**Source text:**
+++++
Support per-service set of metrics grouped by operation, while giving clients the flexibility to fetch more than one service's set of metrics concurrently upfront if they so wish, though expect the more common use case to be just a single service (the single service view with multiple RED metrics per operation).

Minimize "surface area" of the API, with little scope for submitting custom queries.

Simplify the API by minimizing the number of RPC endpoints.

Signed-off-by: albertteoh <albert.teoh@logz.io>

Pull request has been modified.

Signed-off-by: albertteoh <albert.teoh@logz.io>

jpkrohling · 2021-04-29T09:13:07Z

@albertteoh, ping us when this is ready for re-review!

Signed-off-by: albertteoh <albert.teoh@logz.io>

albertteoh · 2021-04-29T09:52:40Z

Thanks @jpkrohling, ready for re-review!

albertteoh · 2021-05-01T08:02:11Z

I'd like to move forward with this, please let me know if there are any outstanding issues and I'd be happy to address them.

yurishkuro

LGTM. You may want to tag this experimental somewhere until the actual backend functionality is built. I would recommend a master ticket with an execution plan checklist, like:

service IDL & data model
service impl that queries Prom
UI module that displays it
anything else?
+++++
**Information shown:**
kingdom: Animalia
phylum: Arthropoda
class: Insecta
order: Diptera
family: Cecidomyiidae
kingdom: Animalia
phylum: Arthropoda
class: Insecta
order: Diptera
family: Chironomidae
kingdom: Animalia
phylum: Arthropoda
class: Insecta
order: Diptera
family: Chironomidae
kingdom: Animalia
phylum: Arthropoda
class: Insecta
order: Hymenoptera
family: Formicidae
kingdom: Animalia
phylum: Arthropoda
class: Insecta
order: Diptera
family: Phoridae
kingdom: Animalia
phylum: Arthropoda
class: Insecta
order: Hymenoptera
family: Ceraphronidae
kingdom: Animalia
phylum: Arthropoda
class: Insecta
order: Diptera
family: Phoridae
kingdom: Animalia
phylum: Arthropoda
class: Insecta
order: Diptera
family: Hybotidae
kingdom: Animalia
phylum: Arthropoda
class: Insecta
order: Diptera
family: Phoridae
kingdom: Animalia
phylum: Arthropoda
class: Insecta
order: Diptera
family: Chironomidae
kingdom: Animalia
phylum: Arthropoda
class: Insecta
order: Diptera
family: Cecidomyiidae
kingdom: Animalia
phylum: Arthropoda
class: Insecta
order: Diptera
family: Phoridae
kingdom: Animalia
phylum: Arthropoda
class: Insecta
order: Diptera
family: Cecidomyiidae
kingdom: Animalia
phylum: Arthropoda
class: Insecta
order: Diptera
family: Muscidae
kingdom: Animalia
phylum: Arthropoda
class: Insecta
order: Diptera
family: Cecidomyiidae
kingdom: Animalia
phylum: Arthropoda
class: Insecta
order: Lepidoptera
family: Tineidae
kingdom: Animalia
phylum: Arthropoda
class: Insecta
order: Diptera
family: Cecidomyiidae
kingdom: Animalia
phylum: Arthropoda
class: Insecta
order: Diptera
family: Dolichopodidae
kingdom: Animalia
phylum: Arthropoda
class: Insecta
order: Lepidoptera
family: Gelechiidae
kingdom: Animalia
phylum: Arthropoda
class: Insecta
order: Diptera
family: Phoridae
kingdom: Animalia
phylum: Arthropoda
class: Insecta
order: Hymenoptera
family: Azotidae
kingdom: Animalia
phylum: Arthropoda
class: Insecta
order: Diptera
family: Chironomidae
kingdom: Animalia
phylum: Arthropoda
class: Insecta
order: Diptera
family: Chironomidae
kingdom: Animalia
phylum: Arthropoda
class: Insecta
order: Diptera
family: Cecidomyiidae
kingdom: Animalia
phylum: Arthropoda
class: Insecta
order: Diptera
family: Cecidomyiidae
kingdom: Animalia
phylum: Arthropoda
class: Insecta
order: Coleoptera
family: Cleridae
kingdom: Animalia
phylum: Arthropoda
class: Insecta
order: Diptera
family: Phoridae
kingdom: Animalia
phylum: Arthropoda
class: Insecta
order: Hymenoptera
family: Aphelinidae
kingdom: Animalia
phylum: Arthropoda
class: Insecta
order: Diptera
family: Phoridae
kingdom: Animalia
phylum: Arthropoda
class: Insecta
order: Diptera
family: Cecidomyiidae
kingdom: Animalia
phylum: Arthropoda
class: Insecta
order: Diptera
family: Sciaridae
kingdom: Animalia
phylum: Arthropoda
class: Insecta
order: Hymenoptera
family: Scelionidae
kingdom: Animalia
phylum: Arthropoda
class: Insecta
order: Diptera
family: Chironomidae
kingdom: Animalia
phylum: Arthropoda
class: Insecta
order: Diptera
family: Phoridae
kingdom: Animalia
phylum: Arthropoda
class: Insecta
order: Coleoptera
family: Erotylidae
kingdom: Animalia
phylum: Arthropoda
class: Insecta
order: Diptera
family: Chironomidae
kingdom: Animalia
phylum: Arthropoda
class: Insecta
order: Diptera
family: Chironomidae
+++++
**Objectives:**
1. Rewrite the stretch of the pull request thread from "Pull request has" through "is ready for re-review!", putting "notify" in place of "ping".
2. Answer these questions about the pull request thread.
(a) The API is simplified by minimizing the number of what?
(b) On what date did albertteoh post that the change was ready for re-review?
(c) Until what point does yurishkuro suggest tagging this as experimental?

**Answer list:**
1.
Pull request has been modified.

Signed-off-by: albertteoh <albert.teoh@logz.io>

jpkrohling · 2021-04-29T09:13:07Z

@albertteoh, notify us when this is ready for re-review!

2.
(a) RPC endpoints.
(b) 2021-04-29.
(c) Until the actual backend functionality is built.